Por Ivana Moreira Enviada especial
Pouso Alegre, MG, 05 (AE) - Subiu para 71,9 mil o número de desabrigados em Minas Gerais. Já são oito os mortos em decorrência das chuvas que castigam principalmente o sul do Estado desde a virada do ano. A situação se complicou hoje em pelo menos duas cidades da região: Santa Rita do Sapucaí e São Lourenço. No fim do dia, eram dez os municípios em estado de calamidade pública e sete em situação de emergência. Com estradas bloqueadas, faltou comida e água potável em várias localidades.
Em Santa Rita do Sapucaí, 30 mil dos 40 mil moradores estão desabrigados ou desalojados - 75% da população. Do trevo da cidade até o centro, só era possível ir de barco. A água atinge mais de um metro em prédios públicos e bancos na praça principal e a ameaça invadir também o hospital local. Foi preciso transferir quatro pacientes, de helicóptero, para Pouso Alegre. Entre eles estavam uma grávida de nove meses e um enfartado.
Em São Lourenço, cidade turística do Circuito das águas, até a sede do Corpo de Bombeiros ficou inundada. Um prédio de três andares desmoronou e foi levado pela correnteza. Não havia energia elétrica na maior parte do município. Pelo menos 4 mil pessoas estavam desabrigadas no fim da tarde.
Balanço - De acordo com o balanço divulgado no começo da noite pela Defesa Civil do Estado, nove cidades estavam isoladas, com o acesso pelas estradas bloqueadas. O Rio Sapucaí Mírim transbordou e foi preciso interditar as duas pistas da Rodovia Fernão Dias, no trecho perto de Pouso Alegre. O engarrafamento na estrada chegou a 10 quilômetros de extensão. "Apesar de a chuva ter diminuído, o volume de água na Bacia do Rio Sapucaí aumentou em vez de baixar como esperávamos", explicou o coordenador da Defesa Civil, tenente coronel James Ferreira Santos. "A terra encharcada não deixa a água baixar".
O governador de Minas, Itamar Franco (sem partido), chegou hoje em Pouso Alegre - para onde a sede do governo foi transferida por decreto - e visitou as regiões alagadas. No fim da tarde, o governador estava em Itajubá, uma das mais atingidas
e também ficou ilhado. Não havia teto para o avião levantar vôo. Além do governador, os principais secretários e a direção das Companhia de Energia Elétrica (Cemig) e Companhia de Saneamento Básico (Copasa) ficarão na região até sexta-feira para fazer o levantamento dos prejuízos.
Prejuízos - O balanço do governo é de que a verba liberada pelo presidente Fernando Henrique Cardoso, R$ 5 milhões para Minas, Rio e São Paulo, é insuficiente para a recuperação. As primeiras estimativas são de que será necessário pelo menos R$ 15 milhões para consertar as estradas e outros R$ 5 milhões para recuperar as estações de tratamento de água. Com o caixa no vermelho, o governo mineiro terá dificuldades para bancar a recuperação.

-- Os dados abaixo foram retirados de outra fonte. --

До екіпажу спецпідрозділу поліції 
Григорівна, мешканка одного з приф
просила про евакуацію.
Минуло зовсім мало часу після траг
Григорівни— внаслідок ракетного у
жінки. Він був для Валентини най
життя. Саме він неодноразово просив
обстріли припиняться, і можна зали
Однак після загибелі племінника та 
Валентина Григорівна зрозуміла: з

Itamar Franco chegou a sugerir que o governo federal deveria desbloquear os recursos do Estado para que o dinheiro fosse gasto na assistência às vítimas da enchente. Desde a decretação da moratória, mais de R$ 700 milhões foram bloqueados pela União. No entanto, o secretário da Casa Civil, Henrique Hargreves, não acredita em qualquer ajuda por parte do governo federal. "Conheço o outro lado e não tenho esperanças". Campanhas - Durante todo o dia de hoje, as rádios locais divulgaram campanhas para doações. As emissoras também apelavam para que as pessoas não insistissem em ficar em suas casas alagadas. Cestas básicas, colchões e cobertores da Defesa Civil chegaram hoje junto com o governador. Mas só começam a ser distribuídas amanhã. Até hoje, nos alojamentos em escolas públicas e igrejas os desabrigados dependiam das doações da população e do trabalho de voluntários.

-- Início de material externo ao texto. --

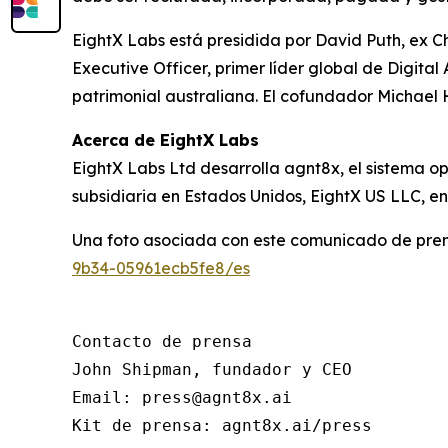
EightX Labs está presidida por David Puth, ex 
Executive Officer, primer líder global de Digit
patrimonial australiana. El cofundador Michael 
Acerca de EightX Labs
EightX Labs Ltd desarrolla agnt8x, el sistema o
subsidiaria en Estados Unidos, EightX US LLC, en
Una foto asociada con este comunicado de pren
9b34-05961ecb5fe8/es
Contacto de prensa

John Shipman, fundador y CEO

Email: press@agnt8x.ai

Kit de prensa: agnt8x.ai/press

O clínico Luciano Jardim foi um dos médicos voluntários que atendeu desabrigados do bairro São Geraldo, em Pouso Alegre. Além de uma criança com pneumonia, o médico constatou casos de diarréia e dor de estômago de fundo emocional. "Não vejo a hora disso tudo passar", desabafou a vendedora Maria Titon, que teve de abandonar a casa onde vivia com os três filhos, um deles com apenas dez meses de vida. Maria só conseguiu salvar a geladeira e o fogão.